> SELECTED TEXT:
Some of my friends who only know me in my current incarnation have a hard time believing I was in a sorority. (And if they're not black, I generally have to explain that black sororities are a different animal than their white counterparts, but that's another story.) I'm certainly no flaming rebel, but I don't have the kind of qualities that scream "former sorority chick." I am a nerd to the core. Yet, when I see a certain type of girl around town, I feel an instant, if distant, sense of connection.

I usually see them in groups, and they are beautiful in the effortless way that 20-year-old women are. Their hair is perfect. Their makeup is perfect. They're impeccably dressed, even if they're casual. They radiate confidence and optimism, and they wear their Greek paraphernalia like plumage. It was no different when I arrived at college almost 20 years ago, and as a chubby, awkward bookworm with glasses, I wanted to be that girl. I latched onto that goal with my trademark obsessiveness, as if my life depended on it. When I made it, I felt like Cinderella.

In some ways, pledging turned out to be good for me. It forced me to overcome a host of fears, gave me an instant social life and marked the beginning of my "Doesn't Suck" phase at college. In looking back, though, I realize that I was attempting to bury my real self — the geek — and adopt a more glamorous persona. Except I wasn't glamorous or particularly cool, and I really didn't have much in common with most of the other girls. Toward the end of college, it began to feel like a whirlwind marriage that wasn't quite working, but I stayed out of duty.

I wonder how I'll feel about all of this when and if my daughter expresses an interest in a sorority. After all, both her grandmothers, her mother and a beloved aunt pledged the same sorority at different colleges. My mother remains active, as do several family friends. Shouldn't I want to pass this legacy on to her? On the other hand, do I want her to be a joiner, or worse, a hazing victim?

If she asks, I won't sugarcoat my experience — but I won't deny that, for a brief time, anyway, it was fun to belong.

Friday, January 11, 2008

A Princess Who Kicks Ass

As the mother of a 3-year-old girl, I'm the middle of an all-out Princess Attack, as is every woman I know with a daughter under the age of five. I'm not in the Death to Princesses camp, though. After all, princesses are pretty; they wear sparkly gowns and are frequently attended to by friendly woodland creatures. I can see the appeal. But what does bother me is how homogenous and frequently pathetic they seem to be. My daughter is enthralled by Barbie's "Twelve Dancing Princesses," and the least nauseating character is the black-hearted cousin, which one of my friends (the father of a 4-year-old), referred to as "an evil, thieving, lying bitch." Is it wrong that I prefer that to "simpering, twirling, naive tool"?

> TASK BRIEF:
According to the excerpt, what did pledging mark the beginning of for the writer at college?

[Saved data entries]
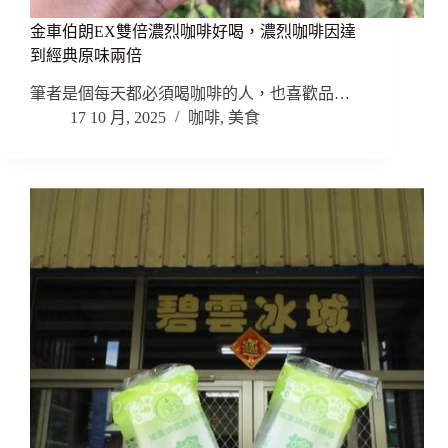
金車伯朗EX雙倍濃烈咖啡好喝，濃烈咖啡因達
到經典原味兩倍
筆者是個每天都必須喝咖啡的人，也喜歡品…
17 10 月, 2025
咖啡
,
美食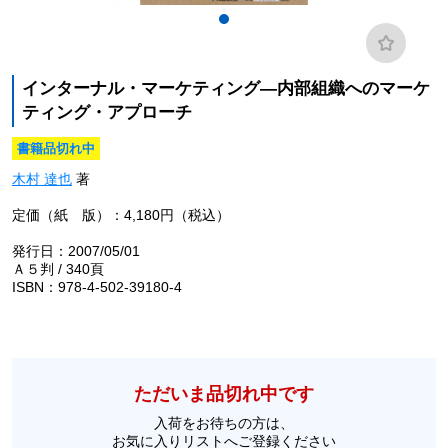
インターナル・マーケティング―内部組織へのマーケ
ティング・アプローチ
書籍品切れ中
木村 達也
著
定価（紙 版）：4,180円（税込）
発行日：2007/05/01
Ａ５判 / 340頁
ISBN：978-4-502-39180-4
ただいま品切れ中です
入荷をお待ちの方は、
お気に入りリストへご登録ください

> EXPECTED ANSWER:
It marked the beginning of the writer's "Doesn't Suck" phase at college.